--- DATASET RECORDS ---

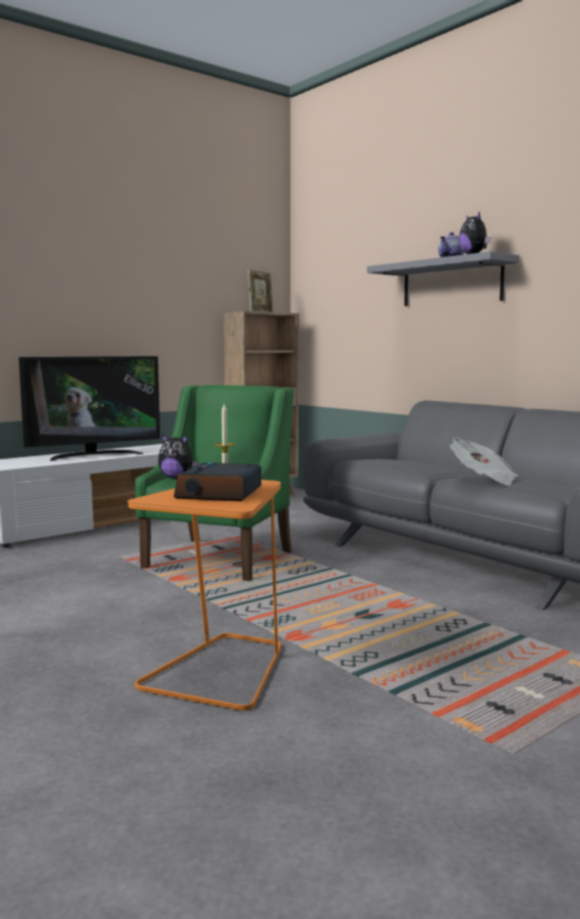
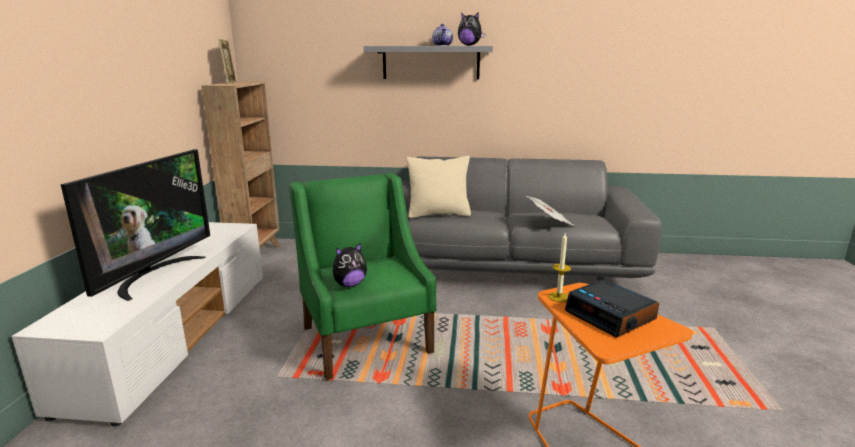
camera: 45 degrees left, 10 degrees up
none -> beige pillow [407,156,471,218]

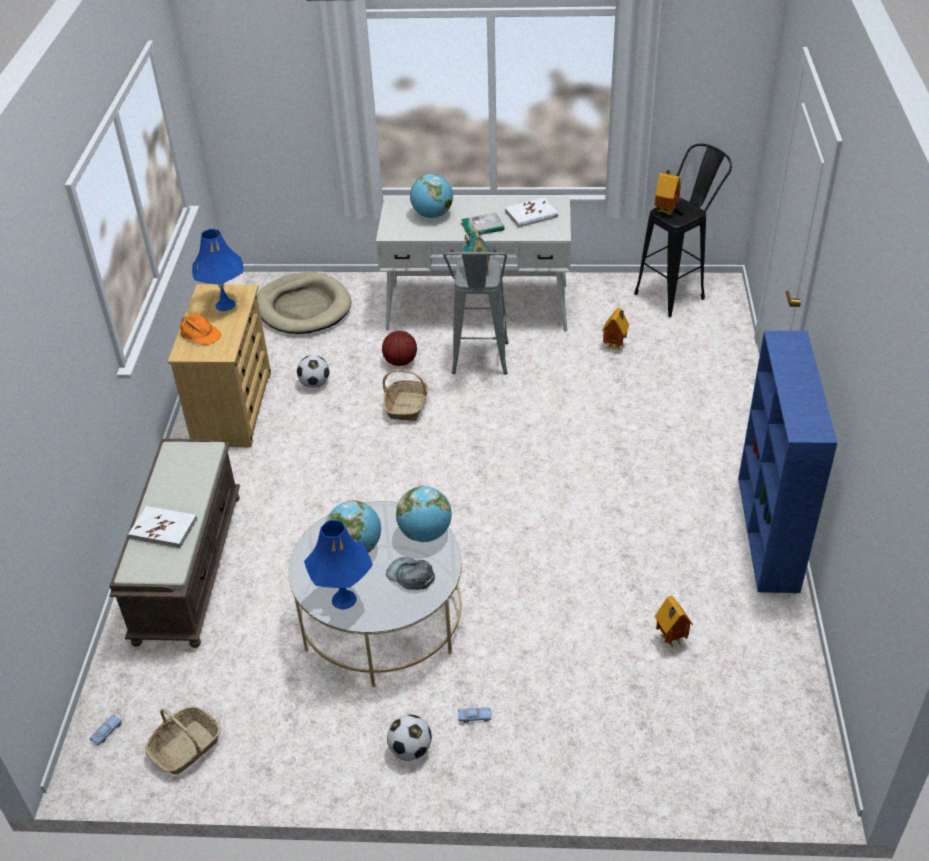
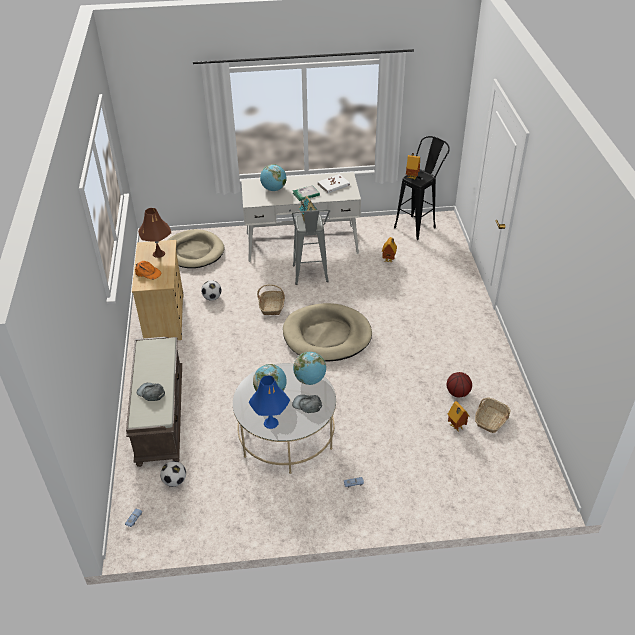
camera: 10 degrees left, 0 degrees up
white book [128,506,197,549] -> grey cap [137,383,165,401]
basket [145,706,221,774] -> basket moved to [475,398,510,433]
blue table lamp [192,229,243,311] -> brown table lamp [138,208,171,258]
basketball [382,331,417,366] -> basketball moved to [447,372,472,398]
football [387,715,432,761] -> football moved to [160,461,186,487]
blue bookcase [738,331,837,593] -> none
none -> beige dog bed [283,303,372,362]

---

▸ EXERCISE DIRECTIONS
Write out again, exactly, the lines from the one holding "blue bookcase [738,331,837,593] -> none" through the end of the listing, with both ends included.

▸ REPLY TO THE EXERCISE
blue bookcase [738,331,837,593] -> none
none -> beige dog bed [283,303,372,362]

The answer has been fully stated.